L’arte del furto. L’immagine rubata e la magia del mercato. Dove finisce l’arte nel momento in cui l’artefice ricorre alla copiatura? Qual è il rapporto tra un ritratto e un plagio? Quanto c’è nell’espressione artistica, che non viene da un’idea originale ma da un furto? Una mostra alla Fondazione Prada (Milano, dal 18 marzo al 28 agosto 2016) tratta questi argomenti.
Il titolo è “L’image volée” (a dirlo in francese acquista un tono non solo leggiadro, ma quasi appetibile). Si tratta di una collettiva curata dall’artista Thomas Demand, con allestimento progettato dallo scultore Manfred Pernice e include più di 90 lavori realizzati da oltre 60 artisti dal 1820 a oggi. Lo scopo è indagare le modalità con cui si manovrano modelli esistenti (si pensi solo al caso – non presente in mostra – di Andy Warhol che ha tradotto in pittura immagini di oggetti e personaggi molto noti, le ha riprodotte in serie e s’è imposto sul mercato con impatto strabiliante).
“L’image volée” si articola in tre sezioni. Nella prima sono raccolte fotografie, dipinti e film associati a furti, come “Stolen Rug” (1969) riguardante un tappeto persiano rubato su richiesta di Richard Artschwager per la mostra “Art by Telephone” a Chicago. Vi sono anche esposti i vuoti lasciati dai furti, come la tela di Adolph von Menzel “Friedrich der Grosse auf Reisen” (1854), mutilata per ricavarne ritratti di minori dimensioni. Altri lavori riguadano l’alterazione: come “Richter-Model” (1987), un tavolino fatto da Martin Kippenberger con quadro di Gerhard Richter.

◆ Dati forniti ◆
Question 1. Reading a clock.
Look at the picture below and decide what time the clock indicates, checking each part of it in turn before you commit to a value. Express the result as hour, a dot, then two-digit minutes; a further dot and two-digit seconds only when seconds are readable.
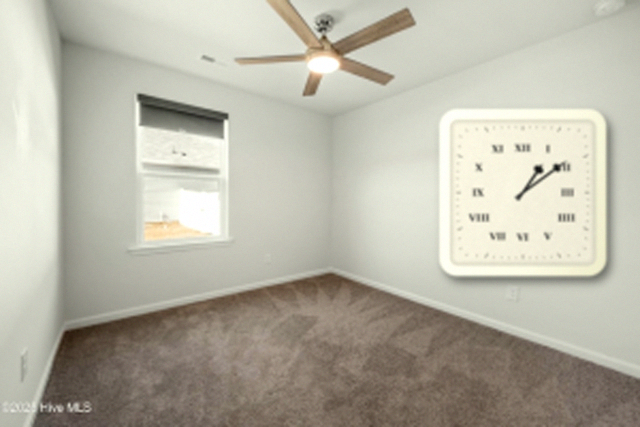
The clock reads 1.09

◆ Obiettivo 1 ◆
Riporta dall'articolo sulla mostra il tratto che va da "L’arte del furto." fino a "tratta questi argomenti.".
◆ Obiettivo 2 ◆
Secondo l'articolo sulla mostra, chi ha progettato l'allestimento dell'esposizione?
◆ Obiettivo 3 ◆
Prosegui l'articolo sulla mostra, partendo dopo la sua ultima frase.

◆ Risultato dell'esercizio 1 ◆
L’arte del furto. L’immagine rubata e la magia del mercato. Dove finisce l’arte nel momento in cui l’artefice ricorre alla copiatura? Qual è il rapporto tra un ritratto e un plagio? Quanto c’è nell’espressione artistica, che non viene da un’idea originale ma da un furto? Una mostra alla Fondazione Prada (Milano, dal 18 marzo al 28 agosto 2016) tratta questi argomenti.

◆ Risultato dell'esercizio 2 ◆
Lo scultore Manfred Pernice.

◆ Risultato dell'esercizio 3 ◆
Nella seconda parte si analizza il tema dell’appropriazione, partendo dall’idea di contraffazione esemplificata dalle banconote riprodotte a mano dal falsario Günter Hopfinger, per poi approfondire la cosiddetta Appropriation Art. Per esempio vi sono artisti come Haris Epaminonda, Alice Lex-Nerlinger e John Stezaker che nei loro lavori inglobano cartoline, fotogrammi o immagini d’archivio.
La terza parte riguarda la produzione di immagini che rivelano aspetti nascosti. Come Sophie Calle che nella serie “The Hotel” (1981) espone dettagli intimi della vita di persone sconosciute. Il tutto si conclude con alcuni dispositivi di spionaggio usati dalla DDR e dall’Unione Sovietica per controllare i cittadini.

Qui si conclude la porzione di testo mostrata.